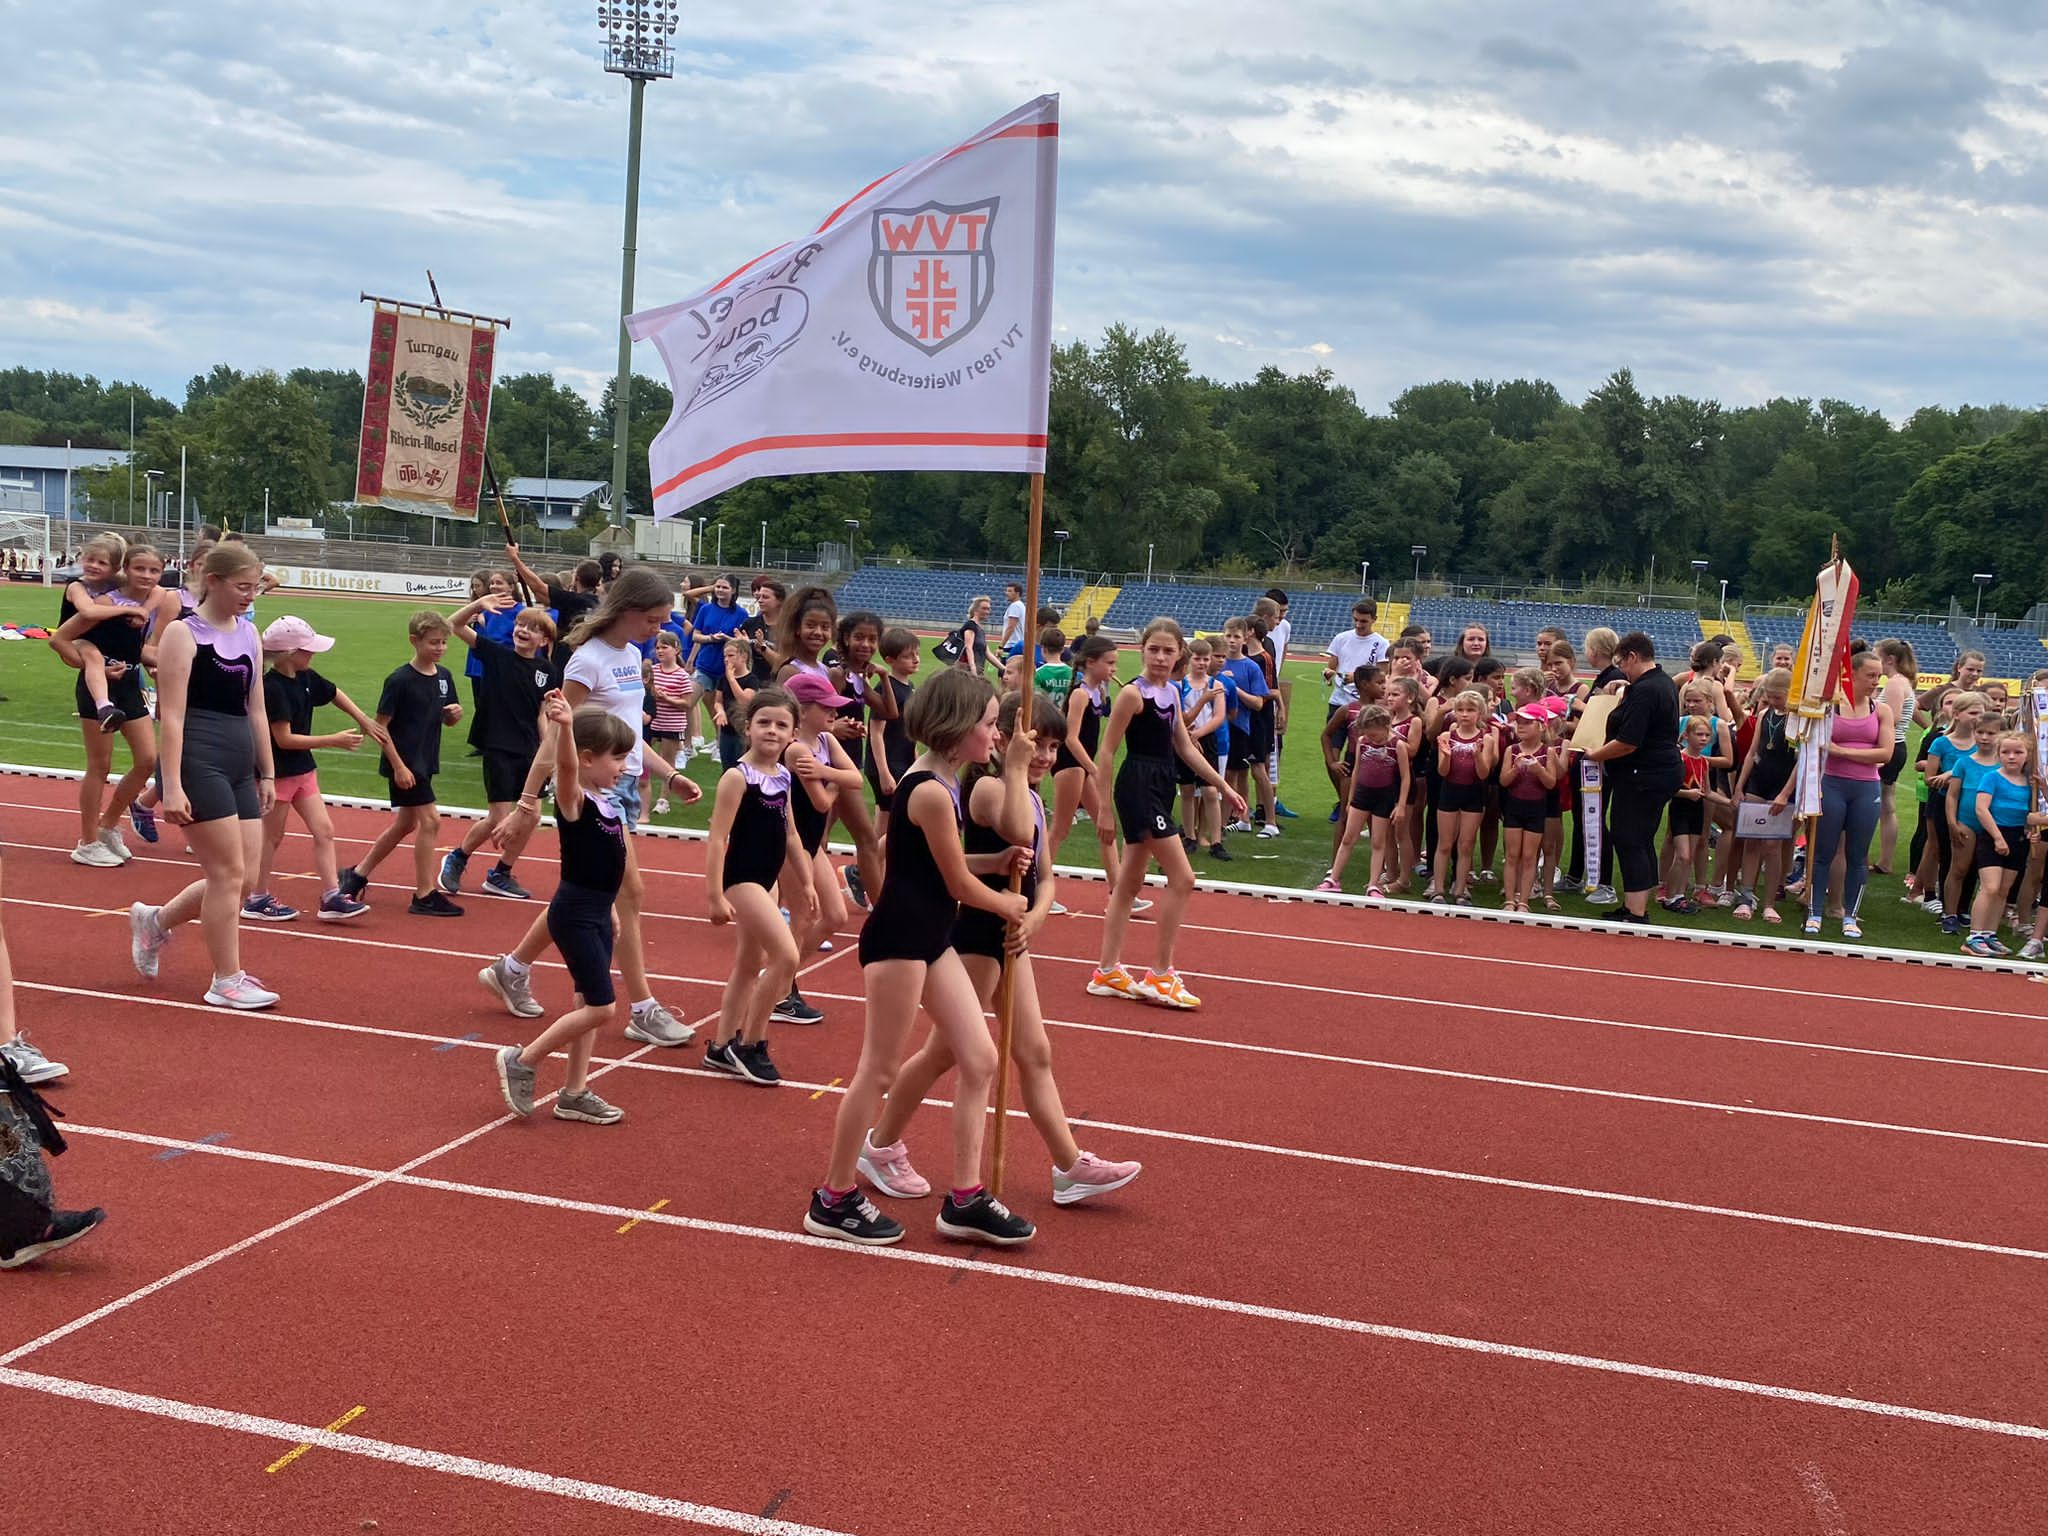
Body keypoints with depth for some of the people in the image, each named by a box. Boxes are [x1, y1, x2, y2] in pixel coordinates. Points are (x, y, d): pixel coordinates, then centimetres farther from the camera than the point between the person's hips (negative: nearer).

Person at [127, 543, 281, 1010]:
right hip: (198, 762, -8)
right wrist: (171, 787, -17)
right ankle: (226, 981, 8)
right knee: (229, 873, -5)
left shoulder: (249, 634, 14)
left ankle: (154, 921, 29)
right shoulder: (184, 633, -8)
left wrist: (267, 774, 18)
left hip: (239, 766, 8)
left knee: (244, 876, 7)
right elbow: (172, 716, -13)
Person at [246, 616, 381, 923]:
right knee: (272, 836, 5)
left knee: (324, 830, 3)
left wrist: (365, 722, 19)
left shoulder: (306, 678, 3)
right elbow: (284, 738, -23)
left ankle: (332, 898, 5)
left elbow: (335, 694, 23)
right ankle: (258, 900, 19)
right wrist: (334, 740, -21)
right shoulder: (272, 688, -22)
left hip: (302, 770, 8)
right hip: (277, 771, -8)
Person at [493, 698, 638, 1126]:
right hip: (575, 913, -9)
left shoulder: (606, 801, 5)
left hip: (599, 913, 9)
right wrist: (564, 725, -55)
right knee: (601, 1006, -9)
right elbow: (566, 765, -41)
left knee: (588, 1004, 13)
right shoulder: (574, 800, -20)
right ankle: (522, 1061, 6)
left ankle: (574, 1094, 22)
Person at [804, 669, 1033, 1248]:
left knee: (979, 1059, 8)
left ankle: (964, 1200, 15)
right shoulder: (932, 792, -20)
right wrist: (1006, 905, 6)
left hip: (931, 939, 10)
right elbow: (960, 885, -12)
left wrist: (997, 862, 4)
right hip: (897, 939, -10)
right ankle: (833, 1201, 14)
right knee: (879, 1071, 0)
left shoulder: (941, 781, 10)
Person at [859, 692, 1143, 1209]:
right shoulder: (989, 787, -16)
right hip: (976, 933, -9)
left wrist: (1035, 918, -11)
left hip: (1008, 937, 9)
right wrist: (1015, 767, -30)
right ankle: (881, 1147, 19)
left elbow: (1045, 876, 9)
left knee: (1035, 1054, 11)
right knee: (945, 1052, 2)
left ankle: (1071, 1167, 15)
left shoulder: (1033, 798, 12)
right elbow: (1018, 833, -39)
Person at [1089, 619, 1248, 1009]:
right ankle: (1160, 976, -1)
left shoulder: (1171, 692, 12)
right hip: (1138, 787, -9)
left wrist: (1224, 787, 18)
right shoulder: (1133, 693, -13)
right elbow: (1106, 752, -13)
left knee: (1130, 882, 13)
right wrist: (1103, 807, -16)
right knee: (1182, 878, -9)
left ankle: (1108, 972, 20)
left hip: (1161, 788, 9)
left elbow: (1186, 749, 18)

++++++++++

Your instructions
Copy out the part of the lines above that opens with the line containing "right elbow: (566, 765, -41)" and closes with the line containing "right ankle: (1160, 976, -1)", keeping both of those lines and changing nothing.

Result of the exercise
right elbow: (566, 765, -41)
left knee: (588, 1004, 13)
right shoulder: (574, 800, -20)
right ankle: (522, 1061, 6)
left ankle: (574, 1094, 22)
Person at [804, 669, 1033, 1248]:
left knee: (979, 1059, 8)
left ankle: (964, 1200, 15)
right shoulder: (932, 792, -20)
right wrist: (1006, 905, 6)
left hip: (931, 939, 10)
right elbow: (960, 885, -12)
left wrist: (997, 862, 4)
right hip: (897, 939, -10)
right ankle: (833, 1201, 14)
right knee: (879, 1071, 0)
left shoulder: (941, 781, 10)
Person at [859, 692, 1143, 1209]:
right shoulder: (989, 787, -16)
right hip: (976, 933, -9)
left wrist: (1035, 918, -11)
left hip: (1008, 937, 9)
right wrist: (1015, 767, -30)
right ankle: (881, 1147, 19)
left elbow: (1045, 876, 9)
left knee: (1035, 1054, 11)
right knee: (945, 1052, 2)
left ankle: (1071, 1167, 15)
left shoulder: (1033, 798, 12)
right elbow: (1018, 833, -39)
Person at [1089, 619, 1248, 1009]:
right ankle: (1160, 976, -1)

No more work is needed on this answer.